Former Slaves Went on Strike in 1881 Weeks before A World’s Fair in Atlanta

Former Slaves Went on Strike in 1881 Weeks before A World’s Fair in Atlanta

Donna Patricia Ward - November 18, 2018

Imagine doing laundry without a washing machine or clothes dryer. Although some may remember their grandparents pulling out their washtubs, these modern luxuries spoiled us fast. In the 1880s, sending laundry out was the best option for many, particularly in the South where laundresses competed with each other by undercutting rates. This proved to be detrimental to household economies of the working poor. In Atlanta (as well as other southern cities) former slaves undertook the role of washing clothes. Merely 15 years removed from slavery, washerwomen were able to forge a community network that led to collective labor organizing.

As former slaves, dignity was an attribute that many freed people sought to achieve. Many left plantations and headed to Atlanta. For the emancipated, they had to prove that they were human beings and deserving of rights and liberties like whites. This was no easy task. For centuries, most people treated slaves as a mode of labor without legal rights. As Atlanta rose from the ashes of the Civil War, its promoters reinvented it as a New South city; forgiving of its former trespasses, yet determined to keep black citizens in a perpetual state of servitude. The black population demanded a place at the table, and in 1881 over 3,000 laundresses refused to wash another garment until the municipal government accepted a standard rate of pay. This is the story of the 1881 Atlanta Washerwomen’s Strike.

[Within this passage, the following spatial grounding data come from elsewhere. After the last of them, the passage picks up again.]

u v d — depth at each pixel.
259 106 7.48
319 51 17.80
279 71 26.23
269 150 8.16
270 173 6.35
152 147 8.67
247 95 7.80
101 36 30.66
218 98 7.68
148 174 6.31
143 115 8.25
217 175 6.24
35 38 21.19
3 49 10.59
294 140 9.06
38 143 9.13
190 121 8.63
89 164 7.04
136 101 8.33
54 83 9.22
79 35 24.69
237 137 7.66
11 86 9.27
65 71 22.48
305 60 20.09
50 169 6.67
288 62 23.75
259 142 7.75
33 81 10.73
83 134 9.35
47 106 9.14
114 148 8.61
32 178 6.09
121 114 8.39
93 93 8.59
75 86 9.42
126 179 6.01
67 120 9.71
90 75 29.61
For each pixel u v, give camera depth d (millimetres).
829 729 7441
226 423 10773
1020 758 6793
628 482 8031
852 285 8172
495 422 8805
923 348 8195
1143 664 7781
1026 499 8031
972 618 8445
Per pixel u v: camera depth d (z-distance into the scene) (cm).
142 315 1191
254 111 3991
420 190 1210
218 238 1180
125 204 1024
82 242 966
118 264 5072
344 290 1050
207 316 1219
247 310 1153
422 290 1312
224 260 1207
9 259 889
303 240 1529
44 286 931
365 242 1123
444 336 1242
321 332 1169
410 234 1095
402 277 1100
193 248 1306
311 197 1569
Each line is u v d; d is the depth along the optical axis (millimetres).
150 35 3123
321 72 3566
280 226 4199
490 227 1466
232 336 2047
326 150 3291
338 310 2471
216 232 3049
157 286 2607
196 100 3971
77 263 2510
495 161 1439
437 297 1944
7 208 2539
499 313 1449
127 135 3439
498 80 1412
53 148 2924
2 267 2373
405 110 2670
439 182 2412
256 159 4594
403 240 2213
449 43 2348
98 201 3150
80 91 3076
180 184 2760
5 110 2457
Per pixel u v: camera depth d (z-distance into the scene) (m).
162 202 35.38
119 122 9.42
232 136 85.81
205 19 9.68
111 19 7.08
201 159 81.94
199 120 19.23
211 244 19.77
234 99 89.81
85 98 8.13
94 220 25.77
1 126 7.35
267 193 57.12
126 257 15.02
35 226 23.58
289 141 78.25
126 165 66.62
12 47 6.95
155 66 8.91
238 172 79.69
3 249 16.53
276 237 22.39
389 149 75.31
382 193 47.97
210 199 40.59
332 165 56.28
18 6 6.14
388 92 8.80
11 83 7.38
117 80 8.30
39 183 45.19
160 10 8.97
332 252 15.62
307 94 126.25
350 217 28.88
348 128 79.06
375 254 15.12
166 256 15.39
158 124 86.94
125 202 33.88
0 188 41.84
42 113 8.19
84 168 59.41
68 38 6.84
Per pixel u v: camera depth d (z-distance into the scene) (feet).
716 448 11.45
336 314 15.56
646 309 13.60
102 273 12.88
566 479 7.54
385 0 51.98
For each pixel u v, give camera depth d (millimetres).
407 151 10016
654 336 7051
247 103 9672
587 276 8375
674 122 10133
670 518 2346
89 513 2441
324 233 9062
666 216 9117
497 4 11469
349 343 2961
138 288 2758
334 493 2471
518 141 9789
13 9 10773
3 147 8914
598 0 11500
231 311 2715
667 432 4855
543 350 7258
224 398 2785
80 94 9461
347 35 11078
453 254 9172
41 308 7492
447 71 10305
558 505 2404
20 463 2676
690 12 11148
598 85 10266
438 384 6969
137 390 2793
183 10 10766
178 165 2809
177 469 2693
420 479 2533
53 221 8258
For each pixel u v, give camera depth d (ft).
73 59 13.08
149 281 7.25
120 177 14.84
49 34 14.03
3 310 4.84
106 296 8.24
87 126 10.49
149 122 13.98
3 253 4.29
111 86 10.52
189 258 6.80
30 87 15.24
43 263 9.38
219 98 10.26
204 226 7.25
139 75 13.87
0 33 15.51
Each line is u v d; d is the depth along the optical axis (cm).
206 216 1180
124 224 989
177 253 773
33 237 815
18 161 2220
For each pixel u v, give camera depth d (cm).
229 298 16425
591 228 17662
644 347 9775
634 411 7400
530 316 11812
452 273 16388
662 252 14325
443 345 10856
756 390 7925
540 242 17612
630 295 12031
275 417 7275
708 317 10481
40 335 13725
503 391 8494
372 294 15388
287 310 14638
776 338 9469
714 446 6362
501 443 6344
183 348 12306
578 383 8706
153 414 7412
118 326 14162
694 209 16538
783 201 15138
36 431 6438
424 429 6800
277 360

Former Slaves Went on Strike in 1881 Weeks before A World’s Fair in Atlanta
Black neighborhood in Atlanta in 1890. Library of Congress.

Atlanta

Southern cities became known as harsh and unforgiving for many freed slaves. In the months after the end of the Civil War, thousands of African Americans walked to Atlanta in search of dignity, long-separated family members, and a better life than that of enslavement. Most possessed no birth certificates, marriage certificates, or sales receipts for slaves. Many found it nearly impossible to find family members that had been “sold down the river.” Missionary groups and the Freedman’s Bureau attempted to find long-lost family, but a more pressing concern was to find the destitute “shelter, food, clothing, and work.”

Atlanta’s topography consisted of gracefully rolling hills. The city was nestled in the foothills of the Appalachian Mountains, with numerous creeks, streams, and drainage ditches carrying rain, floodwaters, and sewage to the ocean. As the city rose from the ashes after the Civil War, its profit-egger boosters failed to lay water and sewage infrastructure to match their New South ideals. 1880s Atlanta stunk! The city had no water system beyond the central business district. Demands placed on the land for constructing new industries combined with rapid growth made the small creeks and ditches streams of raw sewage.

Private wells and springs became contaminated by flooded outdoor privies (toilets). Animals decayed where they fell dead, wealthy white neighborhoods simply dumped household garbage into shantytowns outside of the city’s limits. The stench grew even worse combined with the hog pens, slaughtering facilities, and animal excrement that made the city a contradiction in its modernization efforts.

Former Slaves Went on Strike in 1881 Weeks before A World’s Fair in Atlanta
Shermantown illustration from Harper’s Magazine May 1880. Wikipedia.

The cleanest district in the city was the one inside the central business district. Here, wealthy whites lived in large homes set back from the dirty streets. These old southern families once owned their household staff. After the 13th Amendment ended slavery, these former slave masters were forced to pay wages to their cooks, maids, child nurses, and laundresses. These domestic workers often lived in low-lying neighborhoods that had poor drainage, were prone to seasonal flooding, and often a few miles from the homes of their employers. Atlanta’s poor and working class neighborhoods were filled with row houses, tenements, and shanties.

From the wealthiest Atlantans to the poor, most residents hired washerwomen to clean clothes and household linens. This was no easy task in an era before electricity, running water, and washing machines. Throughout the nation, those at the lower echelons of society became the men and women carrying out the most laborious and undesirable jobs. Former male slaves often became sanitation workers, scrapping sewage and dead animals from city streets. Freed female slaves became domestic workers.